Biometric authentication is important to solve for at-risk, impoverished, and displaced populations (to name but a few), but I think the stakes are just too high to get it wrong. For this reason, I am glad to see the problem is being approached in a standards forum, inviting participation, inspection and third-party validation (I am broadly a fan of the standards process for these reasons – standards are a powerful security tool).
Until such time as these standards are ratified, implemented, and time tested, we rely on something else – minimizing attack surface. The goal of implementations like Windows Hello and standards like FIDO2 is to minimize the interceptability of the biometric template by minimizing the path between the template and secure storage, limiting usability of the template to the device where it was acquired, and by storing the templates themselves in secure hardware. The templates are used only to access cryptographic operations by the secure hardware (e.g. TPM) which uses the template to protect operations such as creating keypairs, releasing public keys or signing messages with the private key.

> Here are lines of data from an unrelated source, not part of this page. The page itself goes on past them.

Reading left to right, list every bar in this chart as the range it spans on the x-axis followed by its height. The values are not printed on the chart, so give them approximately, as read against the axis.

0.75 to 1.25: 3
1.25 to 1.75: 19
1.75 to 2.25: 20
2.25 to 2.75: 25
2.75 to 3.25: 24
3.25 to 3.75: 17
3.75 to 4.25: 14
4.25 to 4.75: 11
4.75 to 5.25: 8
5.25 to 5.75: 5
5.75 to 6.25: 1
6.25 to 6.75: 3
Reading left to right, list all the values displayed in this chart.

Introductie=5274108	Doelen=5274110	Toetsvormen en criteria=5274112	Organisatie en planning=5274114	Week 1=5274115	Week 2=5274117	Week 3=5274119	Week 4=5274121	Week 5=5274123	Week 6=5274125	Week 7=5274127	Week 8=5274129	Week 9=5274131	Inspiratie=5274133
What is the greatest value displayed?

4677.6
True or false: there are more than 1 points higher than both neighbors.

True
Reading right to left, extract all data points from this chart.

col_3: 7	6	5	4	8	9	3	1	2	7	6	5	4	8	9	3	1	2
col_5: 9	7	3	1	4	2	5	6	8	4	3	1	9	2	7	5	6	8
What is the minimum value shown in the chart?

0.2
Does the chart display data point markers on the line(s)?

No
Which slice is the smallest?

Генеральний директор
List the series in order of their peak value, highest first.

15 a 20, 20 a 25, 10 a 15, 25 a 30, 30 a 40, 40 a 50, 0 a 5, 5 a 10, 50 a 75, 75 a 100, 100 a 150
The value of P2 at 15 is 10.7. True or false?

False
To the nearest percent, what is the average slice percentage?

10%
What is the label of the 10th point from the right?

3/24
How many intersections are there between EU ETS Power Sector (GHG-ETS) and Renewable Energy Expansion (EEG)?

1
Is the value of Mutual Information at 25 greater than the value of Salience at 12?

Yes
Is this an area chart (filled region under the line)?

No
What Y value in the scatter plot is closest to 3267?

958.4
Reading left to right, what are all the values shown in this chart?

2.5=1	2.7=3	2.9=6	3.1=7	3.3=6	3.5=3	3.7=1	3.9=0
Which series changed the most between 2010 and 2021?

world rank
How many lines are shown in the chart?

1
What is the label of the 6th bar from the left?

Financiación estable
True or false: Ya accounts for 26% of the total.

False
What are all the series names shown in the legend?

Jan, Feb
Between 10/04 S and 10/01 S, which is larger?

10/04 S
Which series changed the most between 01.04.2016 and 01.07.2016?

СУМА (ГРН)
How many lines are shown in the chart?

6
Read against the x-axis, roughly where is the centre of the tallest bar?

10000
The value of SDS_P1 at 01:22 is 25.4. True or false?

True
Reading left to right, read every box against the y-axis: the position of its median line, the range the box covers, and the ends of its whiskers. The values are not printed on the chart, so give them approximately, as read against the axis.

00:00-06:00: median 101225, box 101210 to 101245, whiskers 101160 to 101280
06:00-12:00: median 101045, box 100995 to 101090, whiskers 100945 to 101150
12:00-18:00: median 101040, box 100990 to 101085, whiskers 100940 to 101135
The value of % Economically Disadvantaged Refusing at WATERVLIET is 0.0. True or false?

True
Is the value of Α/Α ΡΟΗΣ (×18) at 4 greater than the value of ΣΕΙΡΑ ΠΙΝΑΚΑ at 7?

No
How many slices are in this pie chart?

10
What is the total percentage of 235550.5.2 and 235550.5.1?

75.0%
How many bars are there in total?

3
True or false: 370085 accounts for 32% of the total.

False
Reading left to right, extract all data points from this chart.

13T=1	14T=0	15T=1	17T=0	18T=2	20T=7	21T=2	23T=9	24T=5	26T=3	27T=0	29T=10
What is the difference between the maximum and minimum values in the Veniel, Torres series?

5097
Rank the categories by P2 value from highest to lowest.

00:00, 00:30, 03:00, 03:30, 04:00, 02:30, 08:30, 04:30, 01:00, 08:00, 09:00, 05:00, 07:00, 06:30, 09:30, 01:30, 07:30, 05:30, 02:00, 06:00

In this world, compromising the biometric pathway requires direct hardware access, and even if someone were to compromise the authenticator, the template retrieved is useless elsewhere. Importantly, there is no need to collect biometric data on any device not in the user’s direct possession. But this means biometrics must be registered to the local authenticator, which means we lose the ability to walk up to a random device and scan a fingerprint. With this approach, biometrics can only be used locally on devices on which they have already been registered.
By comparison, centralized biometrics can be compromised in the reader, the device the reader is connected to, the software on that device, the network between that device and the server they’re stored on, and the server itself – and none of that pathway has security mechanisms which have been ratified by someone other than the vendors who make them.
Without rigorously validated mechanisms, centralized biometrics are ripe for tampering, interception, extraction, and sharing. What happens if compromise of templates in one badly managed system means your face is compromised for recognition in all systems? If by adding their template besides yours an attacker can become you? What happens if the company managing your personal data shares it with others, or if the stolen data is used to automatically identify you in other contexts, without your consent?
This is why Microsoft does not currently build in support for authentication using centralized biometrics. The security issues are simply too pervasive, the impacts simply too significant. And yet – for many environments, and especially for at risk, displaced, and impoverished populations – betting identifiability on a $15 device means denying the benefits of digital identity to many of the people who need them most. I believe that this is an incredibly important to solve, and so I believe we will, in time, solve it.
But for now, our recommendation for biometric authentication is to limit collection and storage of biometric data to secure hardware environments. Windows Hello requires the biometric is locally registered to the device, as does FIDO. This is preferable for both security and privacy reasons. The biometric is only used to locally unlock the authenticator and doesn’t act as an authenticator in and of itself.
But that means our ideal “walk unencumbered up to a previously unused device and just sign in with a biometric” isn’t ready for prime time quite yet. You must present the authenticator and then unlock it with your biometric. Not quite as magic as the “” scenarios, but a whole lot more secure, private, and future proof.